Page-level text extractions
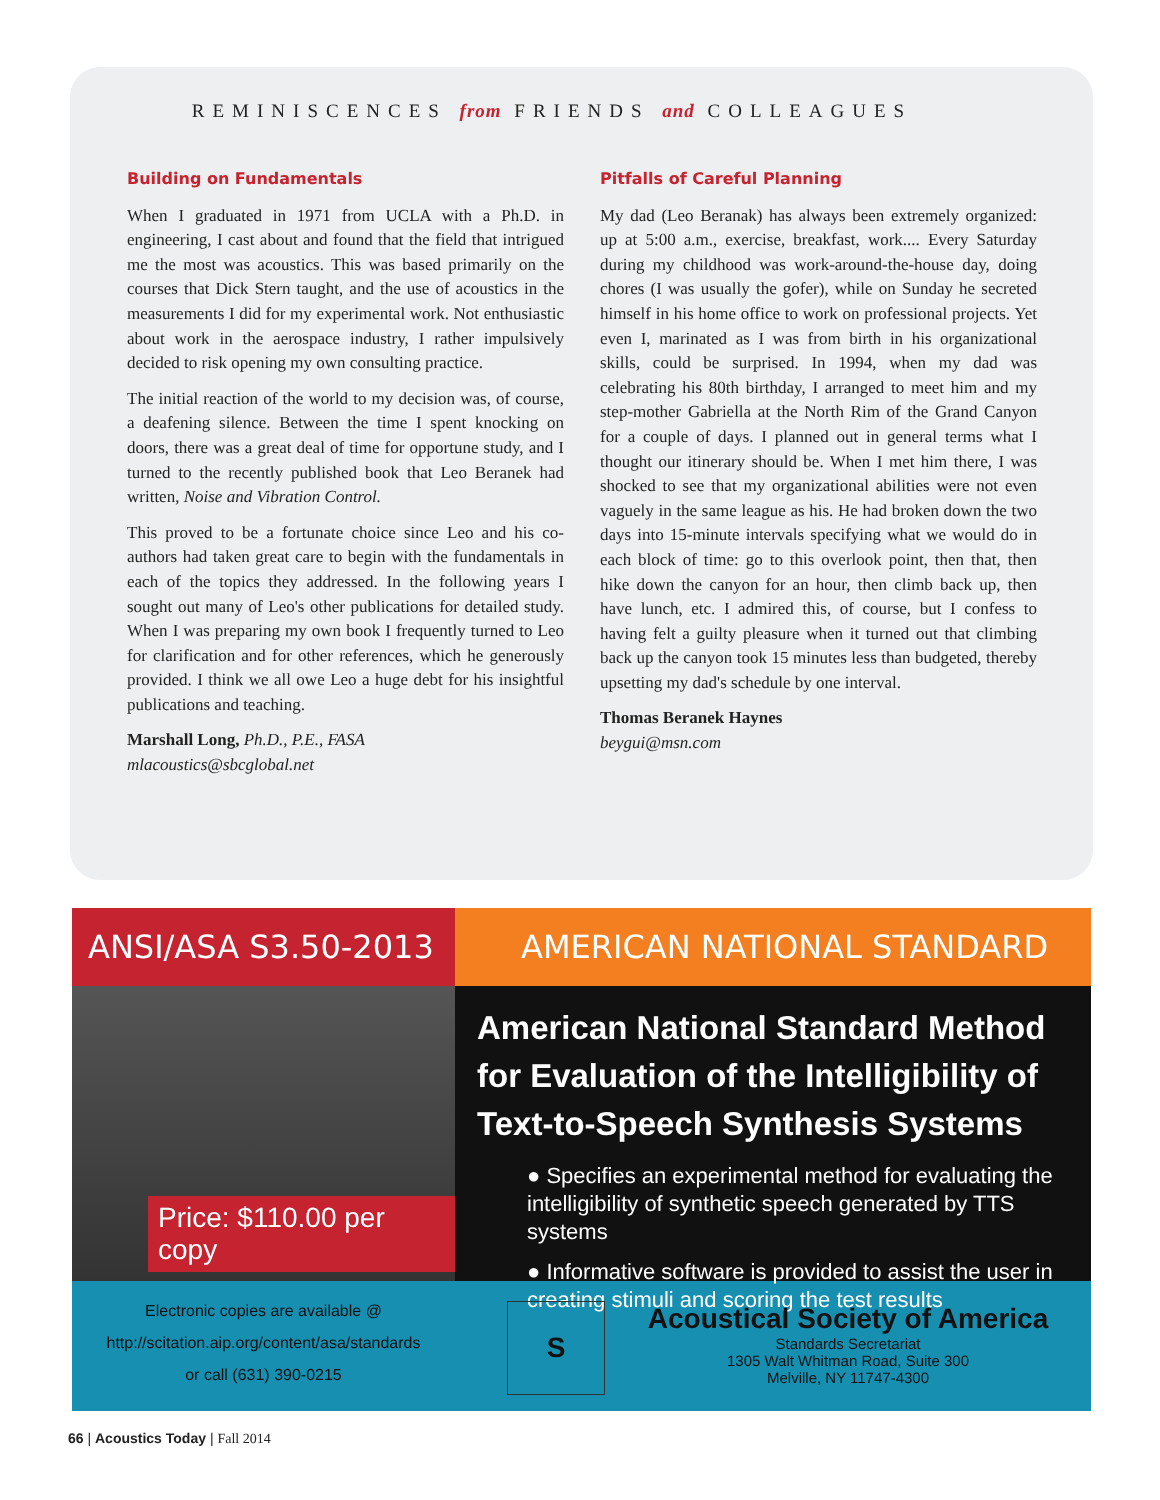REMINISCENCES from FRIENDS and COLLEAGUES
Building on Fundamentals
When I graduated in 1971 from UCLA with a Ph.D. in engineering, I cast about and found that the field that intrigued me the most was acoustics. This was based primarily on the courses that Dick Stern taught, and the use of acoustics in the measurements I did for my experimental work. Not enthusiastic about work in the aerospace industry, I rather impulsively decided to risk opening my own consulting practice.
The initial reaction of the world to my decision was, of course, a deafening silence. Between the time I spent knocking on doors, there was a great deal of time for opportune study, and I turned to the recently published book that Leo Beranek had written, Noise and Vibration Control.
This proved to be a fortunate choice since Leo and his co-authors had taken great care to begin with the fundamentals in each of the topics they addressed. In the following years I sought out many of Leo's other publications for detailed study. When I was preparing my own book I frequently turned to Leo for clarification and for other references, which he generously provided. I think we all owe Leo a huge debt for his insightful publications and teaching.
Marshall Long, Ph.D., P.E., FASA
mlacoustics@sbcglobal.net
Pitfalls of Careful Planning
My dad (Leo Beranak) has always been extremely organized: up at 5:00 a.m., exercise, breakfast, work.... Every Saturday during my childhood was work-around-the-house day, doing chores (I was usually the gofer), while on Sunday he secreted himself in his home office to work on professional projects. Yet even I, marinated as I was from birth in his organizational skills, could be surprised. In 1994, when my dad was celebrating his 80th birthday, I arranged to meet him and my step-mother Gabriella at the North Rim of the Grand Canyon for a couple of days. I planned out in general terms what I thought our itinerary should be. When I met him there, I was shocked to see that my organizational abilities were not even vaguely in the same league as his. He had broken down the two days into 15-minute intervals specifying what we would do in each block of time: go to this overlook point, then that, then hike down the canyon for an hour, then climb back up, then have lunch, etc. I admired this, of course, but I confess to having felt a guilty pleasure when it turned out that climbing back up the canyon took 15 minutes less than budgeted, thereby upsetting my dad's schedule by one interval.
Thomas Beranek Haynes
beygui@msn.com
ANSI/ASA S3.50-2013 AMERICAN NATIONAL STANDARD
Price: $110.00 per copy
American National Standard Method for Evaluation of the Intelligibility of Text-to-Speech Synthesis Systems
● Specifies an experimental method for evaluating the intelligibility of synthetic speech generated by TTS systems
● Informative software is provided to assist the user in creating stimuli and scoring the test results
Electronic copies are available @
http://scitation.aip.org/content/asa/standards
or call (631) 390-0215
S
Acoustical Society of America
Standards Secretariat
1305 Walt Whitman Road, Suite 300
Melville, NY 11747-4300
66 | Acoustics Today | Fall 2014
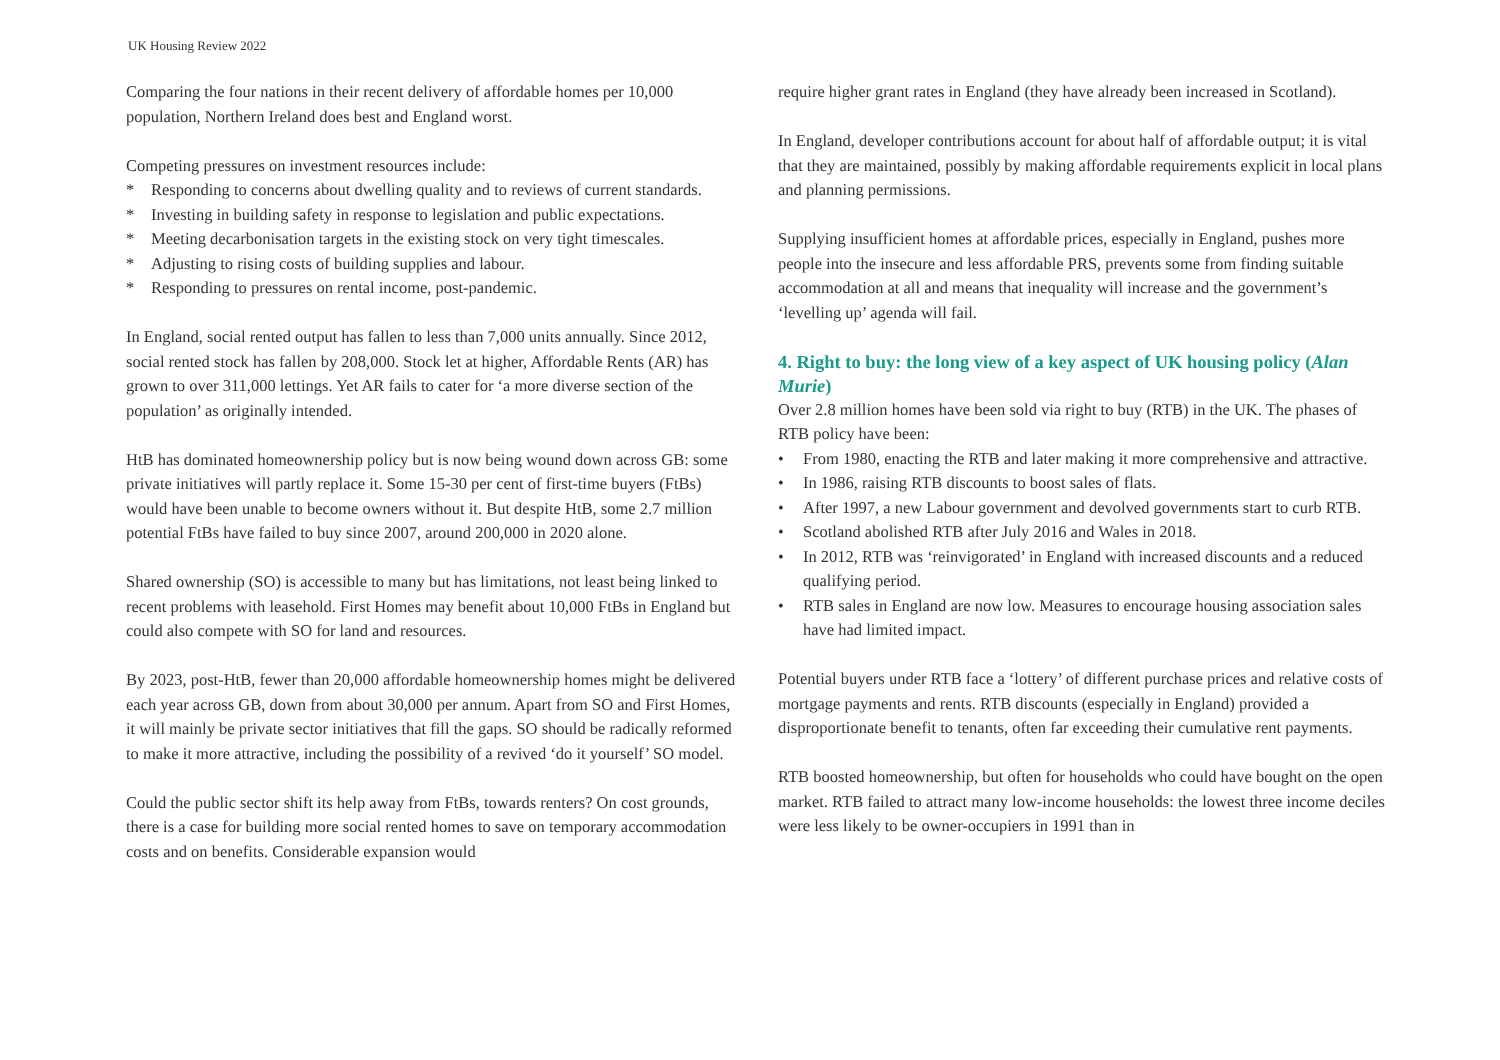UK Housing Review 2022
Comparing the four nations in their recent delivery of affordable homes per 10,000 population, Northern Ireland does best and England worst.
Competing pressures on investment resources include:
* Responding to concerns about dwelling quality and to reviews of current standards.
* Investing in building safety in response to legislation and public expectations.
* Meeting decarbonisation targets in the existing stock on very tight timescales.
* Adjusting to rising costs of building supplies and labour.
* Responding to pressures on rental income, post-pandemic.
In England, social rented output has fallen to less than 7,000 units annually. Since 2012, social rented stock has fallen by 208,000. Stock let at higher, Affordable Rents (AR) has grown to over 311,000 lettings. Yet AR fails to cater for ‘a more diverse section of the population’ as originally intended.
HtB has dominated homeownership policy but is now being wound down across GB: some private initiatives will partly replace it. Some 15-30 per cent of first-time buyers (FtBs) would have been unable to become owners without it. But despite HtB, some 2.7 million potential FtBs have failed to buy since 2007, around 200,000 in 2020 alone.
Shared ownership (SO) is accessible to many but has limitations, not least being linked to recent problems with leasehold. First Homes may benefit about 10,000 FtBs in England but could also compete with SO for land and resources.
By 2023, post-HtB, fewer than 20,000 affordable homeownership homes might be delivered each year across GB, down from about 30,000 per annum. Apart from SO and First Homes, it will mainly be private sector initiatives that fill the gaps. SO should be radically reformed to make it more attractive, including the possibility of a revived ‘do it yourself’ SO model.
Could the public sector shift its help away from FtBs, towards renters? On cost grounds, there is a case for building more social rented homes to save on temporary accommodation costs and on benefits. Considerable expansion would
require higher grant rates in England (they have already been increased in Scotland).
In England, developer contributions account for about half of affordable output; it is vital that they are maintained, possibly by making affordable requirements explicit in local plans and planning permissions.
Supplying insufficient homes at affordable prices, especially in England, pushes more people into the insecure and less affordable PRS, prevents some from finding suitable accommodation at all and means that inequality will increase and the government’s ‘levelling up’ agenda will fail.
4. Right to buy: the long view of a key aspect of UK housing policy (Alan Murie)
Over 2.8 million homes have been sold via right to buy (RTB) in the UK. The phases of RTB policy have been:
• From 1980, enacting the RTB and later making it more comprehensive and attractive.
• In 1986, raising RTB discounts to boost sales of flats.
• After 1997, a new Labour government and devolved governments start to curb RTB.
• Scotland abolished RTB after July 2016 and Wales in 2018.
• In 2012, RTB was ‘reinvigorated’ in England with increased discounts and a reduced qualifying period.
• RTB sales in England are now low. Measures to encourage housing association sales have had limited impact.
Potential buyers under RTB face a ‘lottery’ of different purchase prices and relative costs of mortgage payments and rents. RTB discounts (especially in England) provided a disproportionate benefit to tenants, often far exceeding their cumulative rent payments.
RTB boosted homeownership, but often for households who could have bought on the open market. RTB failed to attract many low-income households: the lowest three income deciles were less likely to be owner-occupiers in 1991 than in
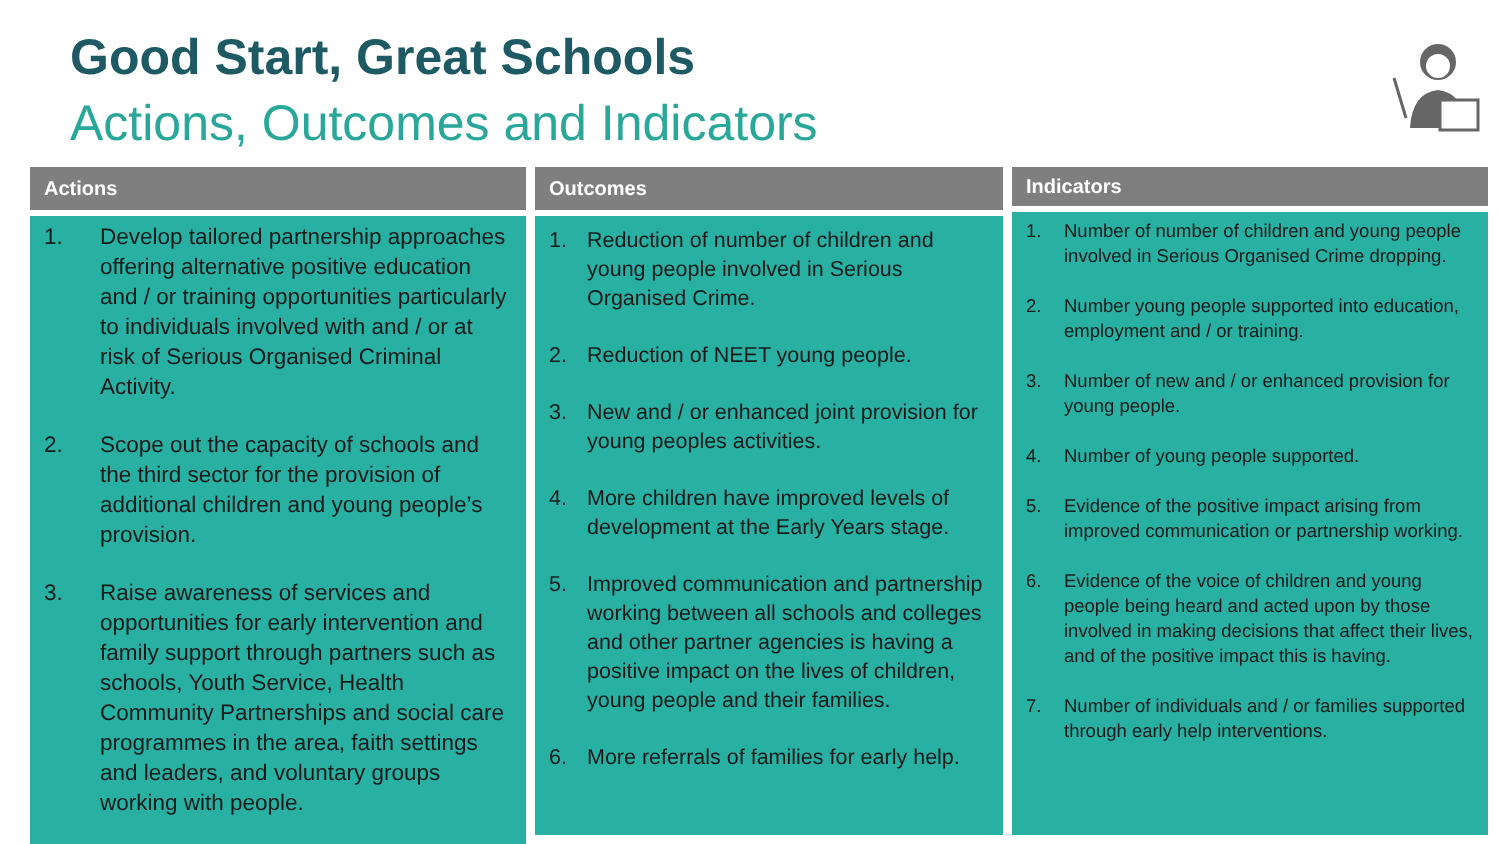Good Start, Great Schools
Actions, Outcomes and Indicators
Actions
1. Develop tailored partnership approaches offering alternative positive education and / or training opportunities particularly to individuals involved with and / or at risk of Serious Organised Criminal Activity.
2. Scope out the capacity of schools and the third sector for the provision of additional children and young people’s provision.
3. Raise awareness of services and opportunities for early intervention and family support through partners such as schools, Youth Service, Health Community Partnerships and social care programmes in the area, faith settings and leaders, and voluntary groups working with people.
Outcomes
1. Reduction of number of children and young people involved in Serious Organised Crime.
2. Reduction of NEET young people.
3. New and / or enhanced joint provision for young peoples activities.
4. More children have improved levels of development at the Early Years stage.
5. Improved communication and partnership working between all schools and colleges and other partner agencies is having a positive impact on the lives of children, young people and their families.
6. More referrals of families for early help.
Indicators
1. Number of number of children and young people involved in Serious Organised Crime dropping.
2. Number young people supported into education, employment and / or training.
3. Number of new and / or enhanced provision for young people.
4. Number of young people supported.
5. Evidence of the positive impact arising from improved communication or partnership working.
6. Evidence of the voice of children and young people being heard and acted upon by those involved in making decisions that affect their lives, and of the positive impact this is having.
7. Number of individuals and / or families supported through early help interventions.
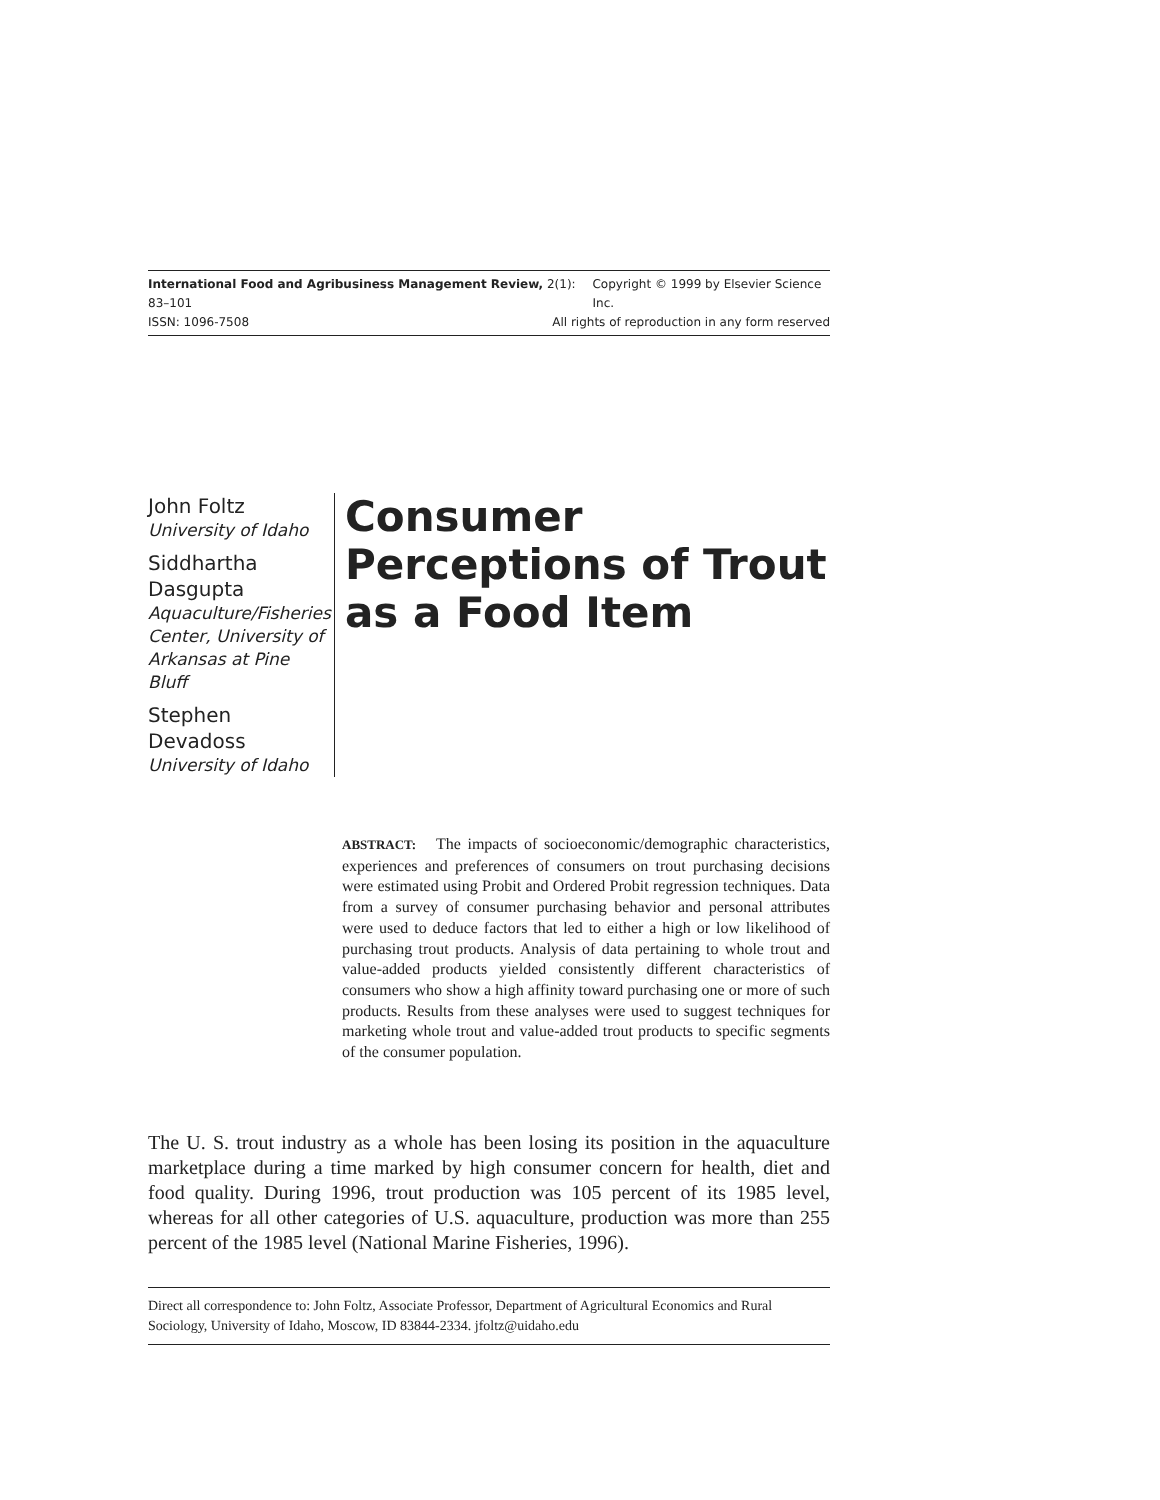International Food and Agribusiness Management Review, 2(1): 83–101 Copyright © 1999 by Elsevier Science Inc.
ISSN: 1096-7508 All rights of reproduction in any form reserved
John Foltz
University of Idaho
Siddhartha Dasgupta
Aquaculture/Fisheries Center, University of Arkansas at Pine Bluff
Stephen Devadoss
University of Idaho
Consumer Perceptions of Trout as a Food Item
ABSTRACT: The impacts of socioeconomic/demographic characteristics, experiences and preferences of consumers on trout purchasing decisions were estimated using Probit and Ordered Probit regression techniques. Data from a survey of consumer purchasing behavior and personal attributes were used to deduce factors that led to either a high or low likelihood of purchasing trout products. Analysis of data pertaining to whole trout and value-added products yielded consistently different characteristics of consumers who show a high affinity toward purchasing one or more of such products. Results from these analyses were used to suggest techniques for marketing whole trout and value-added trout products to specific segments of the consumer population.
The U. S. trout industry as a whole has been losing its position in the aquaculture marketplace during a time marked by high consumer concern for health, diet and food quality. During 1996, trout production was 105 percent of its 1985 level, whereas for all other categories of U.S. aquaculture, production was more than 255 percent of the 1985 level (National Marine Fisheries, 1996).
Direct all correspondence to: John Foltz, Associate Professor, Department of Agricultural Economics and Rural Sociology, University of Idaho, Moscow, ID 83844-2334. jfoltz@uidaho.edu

Problem statement » Above are the entries. Output exactly the lines beginning with the line that has "2. Scope out" and ending with the line that has "5. Evidence of".

Response to the task »
2. Scope out the capacity of schools and the third sector for the provision of additional children and young people’s provision.
3. Raise awareness of services and opportunities for early intervention and family support through partners such as schools, Youth Service, Health Community Partnerships and social care programmes in the area, faith settings and leaders, and voluntary groups working with people.
Outcomes
1. Reduction of number of children and young people involved in Serious Organised Crime.
2. Reduction of NEET young people.
3. New and / or enhanced joint provision for young peoples activities.
4. More children have improved levels of development at the Early Years stage.
5. Improved communication and partnership working between all schools and colleges and other partner agencies is having a positive impact on the lives of children, young people and their families.
6. More referrals of families for early help.
Indicators
1. Number of number of children and young people involved in Serious Organised Crime dropping.
2. Number young people supported into education, employment and / or training.
3. Number of new and / or enhanced provision for young people.
4. Number of young people supported.
5. Evidence of the positive impact arising from improved communication or partnership working.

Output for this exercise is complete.